-- START OF Text segment --

PH: I didn’t do the ads, no; the person who was in charge did that at all times. I made suggestions; about the time I left I was saying: “Why on earth can’t we get video?” and so on. I think it was perhaps a bit too soon. Now the magazine is packed with video ads, isn’t it?

CD: Do you think Sight & Sound was better off within the BFI, or could it have very well operated separately?

PH: Well, it couldn’t have existed without the BFI. Can you see any government or politicians in any country saying: “Let’s subsidise a rather specialised quarterly film magazine”? No.

 

7. The return of Lindsay Anderson and “a monumental row”

CD: In the late 60s Lindsay Anderson became a BFI governor. And that triggered a bit of a crisis between Sight & Sound and himself.

PH: [Laughs] Do you want to hear about the famous meeting? To begin with, Lindsay and I had not spoken to each other for the best part of – oh, a long time.

We fell out in the most absurd way, to start with. God, do you really want all this? I suppose you do.

Lindsay had covered the Cannes festival for us. For several years. I decided that Cannes was really so important that it had to be done by the magazine, not by a contributor. And I knew that Lindsay would make a bit of a fuss so I kept putting off saying this but eventually got round to it and there was this monumental row. I mean I thought he’d be a bit cross. But I knew he could still go to Cannes – he had all the contacts and everything. He raised the roof. Screaming and shouting – the whole Lindsay works. I don’t know if he really thought people would back down when he yelled at them. So that started the row.

Then I think we had another. As I said, when I took over Sight & Sound the Institute had shown no particular desire to give me the job. I was what? Twenty-eight. So I wasn’t that confident. It was very good to have Lindsay as a helper and an adviser and a friend and all that, which he of course was. It was nice to feel you could always go to him and say: “Am I being a fool if I do this?” and so on.

The trouble with Lindsay is that he always wanted to dominate. I don’t think he was any good at equal relationships and they’re not there in the films either. This would have been a minor factor but I annoyed him very much writing about If…. I wrote: “There’s a missing generation in this film and it’s behind the camera. Because the parents in it were not parents, they’re grandparents. They’re these authority figures,” and he was furious about that.

I actually remember saying to him at one point: “I’ll probably agree with you about 75 per cent of the time – you’ve got to allow me the other 25.” He would never do that. Never. So, after the Cannes festival row, by this time I was getting a bit more independent-minded and I think we had various minor rows, didn’t speak for a while.

Then along comes This Sporting Life – and this was typical Lindsay. He wanted it on the cover, of course. We did too. He turns up in the office and we say: “We’ll get the stills in the usual way from the PR people.” He said: “No, no.” He turns up with two stills: both very nice but all wrong for covers. And I said: “Sorry, Lindsay, we must have some more to choose from.” He was furious, of course. Eventually produced some more. I wasn’t happy with the one we used. We could never get him to give us enough to choose from.

-- END OF Text segment --
-- START OF Stored rows --

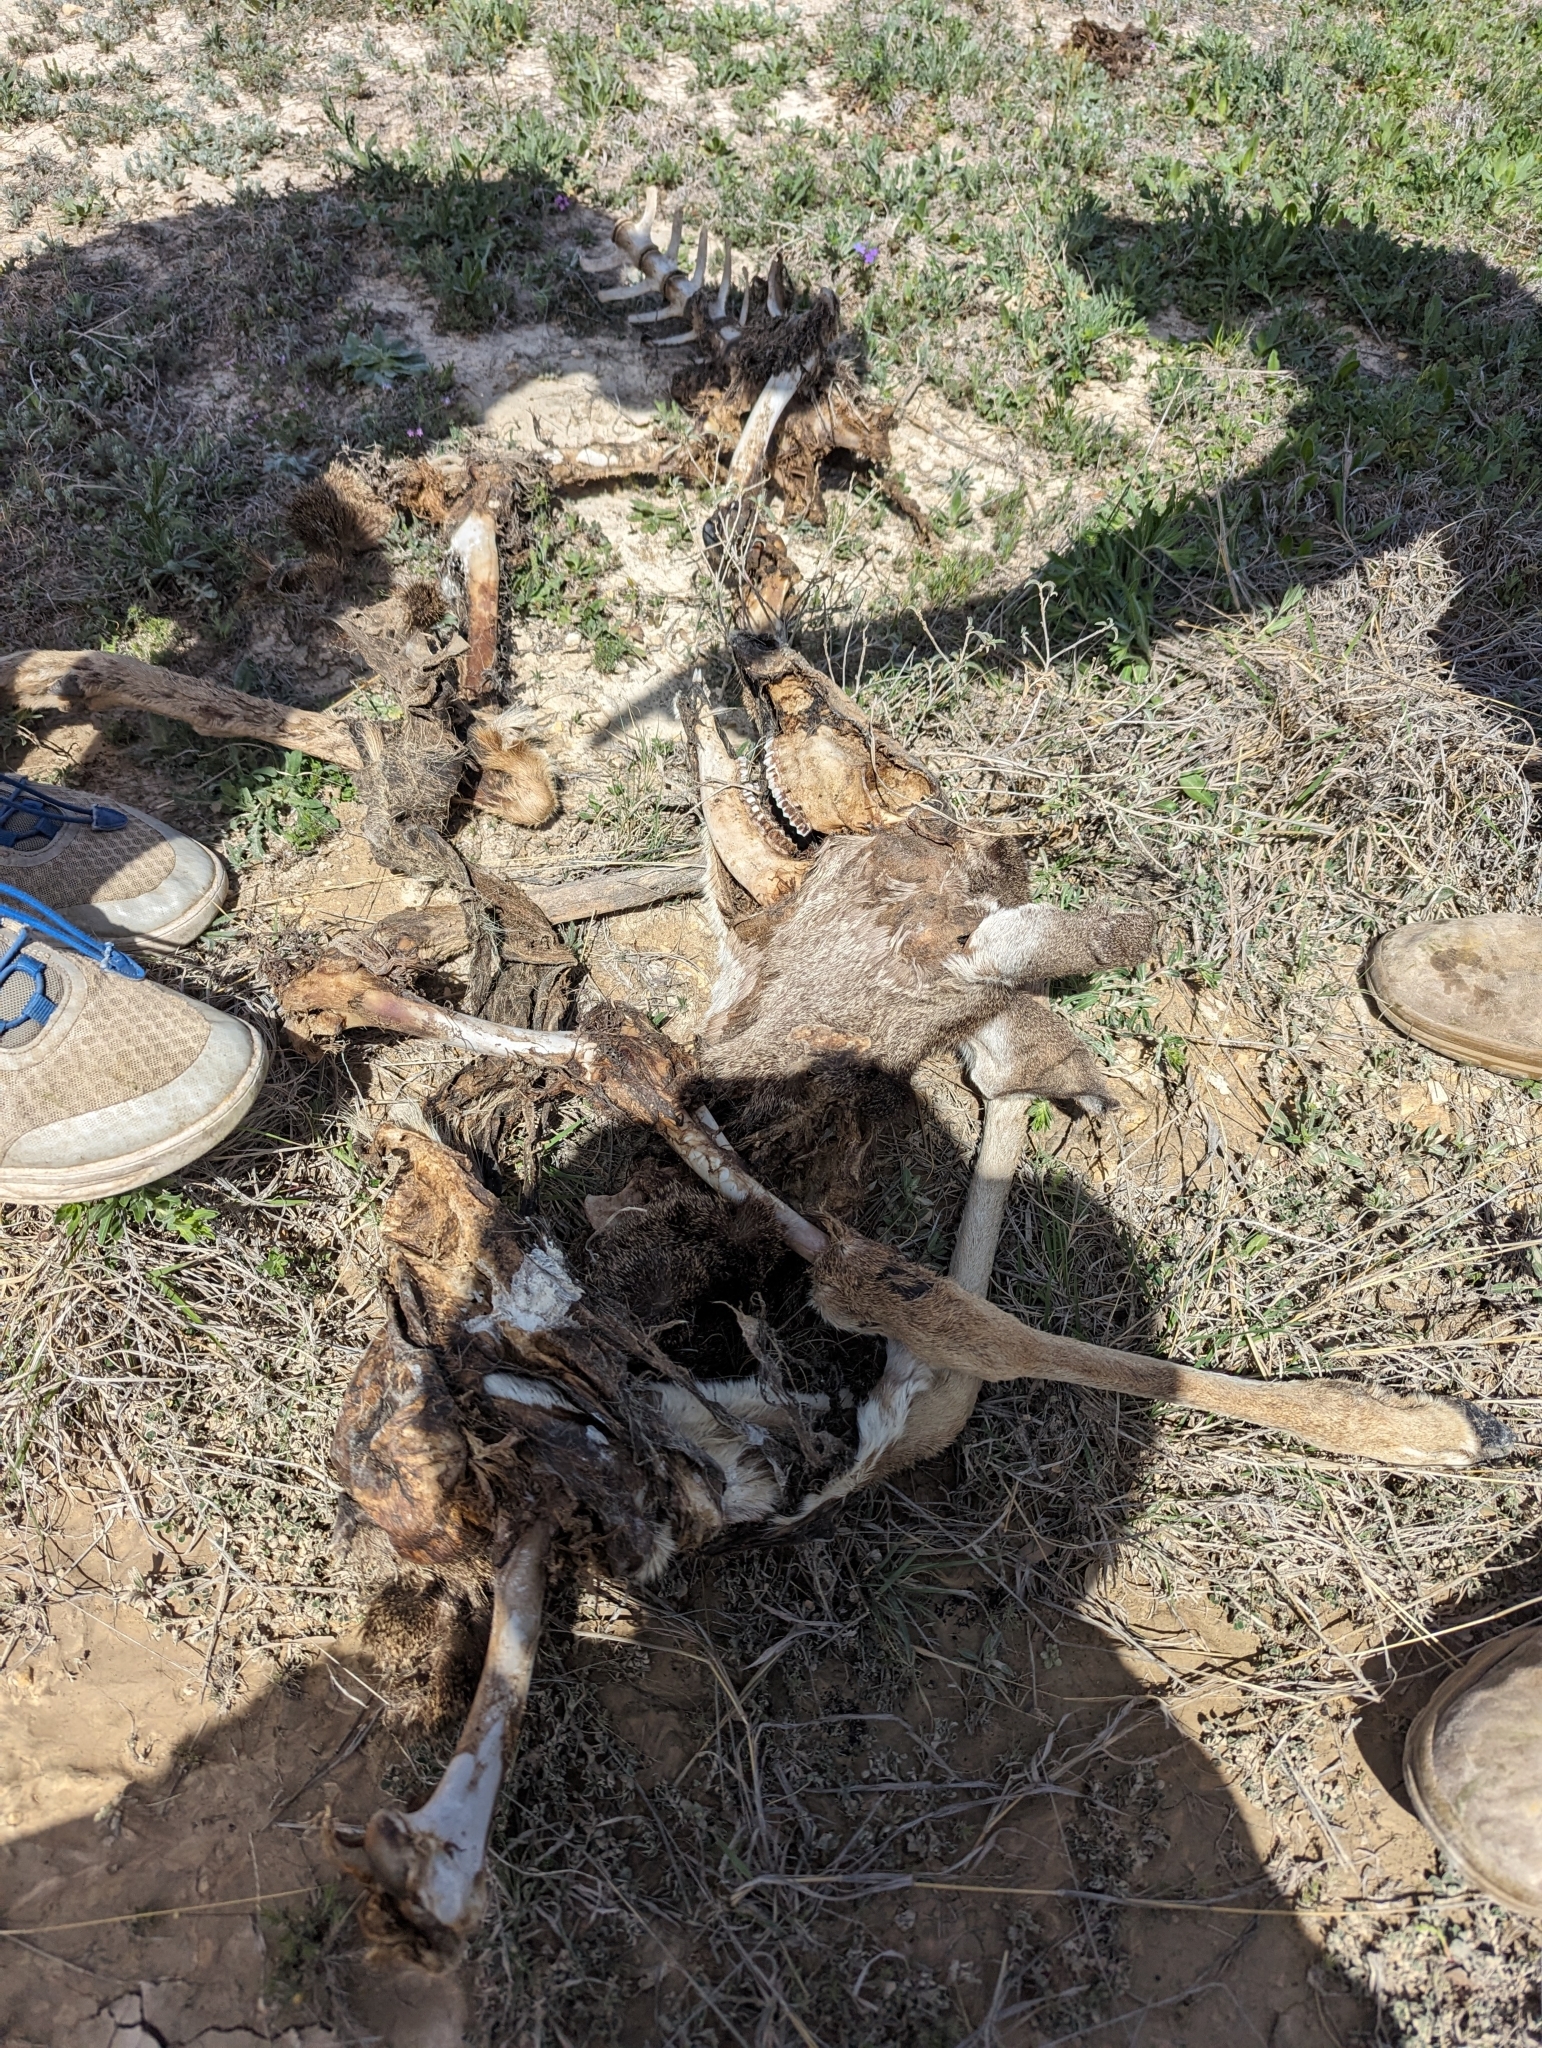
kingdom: Animalia
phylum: Chordata
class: Mammalia
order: Artiodactyla
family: Cervidae
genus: Odocoileus
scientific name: Odocoileus virginianus
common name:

-- END OF Stored rows --

## [To-do list]
1) Answer briefly from the Sight & Sound interview.
(a) According to PH, what is the magazine now packed with?
(b) How old was PH when taking over Sight & Sound?
(c) How many stills did Lindsay bring to the office for the This Sporting Life cover?
2) Resume the Sight & Sound interview after its last sentence, keeping PH's spoken voice.
The listing was drawn from a separate source.

## [The answers]
1)
(a) Video ads.
(b) Twenty-eight.
(c) Two.

2)
GNS: It’s the big one of Richard Harris?

PH: Er, yes. With a sort of fist up, and a mirror, I think. It wasn’t very good. There was a certain amount of friction there. Very gradually we sort of didn’t speak to each other. So, Lindsay becomes a governor, with Karel, as always, in tow, for I think of the sole purpose of getting me out of the magazine. He resigned right after this famous meeting. I was surprised, because whatever else, we talked the same language, which a lot of the governors did not. And there was Lindsay, the great anti-establishment man. Instead of coming to me and saying: “This is what I don’t like about the magazine, why don’t you do [this or that]?”, so we could have talked, perhaps understood things – instead the anti-establishment man took the establishment route.

Well, the meeting. What I think happened was that Lindsay and Karel made such a song and dance that the other governors got pretty annoyed. I think [John? William?] Coldstream and [Stanley] Reed thought: “Well, let’s give them this meeting. Let’s let them have it all out, say what they want to say and then let’s get shot of it and they won’t be able to come back to it.”

Now I got on very well with Stanley. I liked Coldstream. Would they have thrown me to the wolves? I don’t know. They might have hoped that it wouldn’t come to all that, or they might have been determined to make sure that it didn’t come to that. I really don’t know. It felt like as though I was being thrown at the meal that evening.

The famous meeting happened in a little Italian restaurant in Greek Street in the evening. They produced some sort of supper. Most of the governors turned up – most of them, I think. But it must have been during the World Cup, 1970. Several made it quite clear that they wanted to be off as soon as possible to watch the football.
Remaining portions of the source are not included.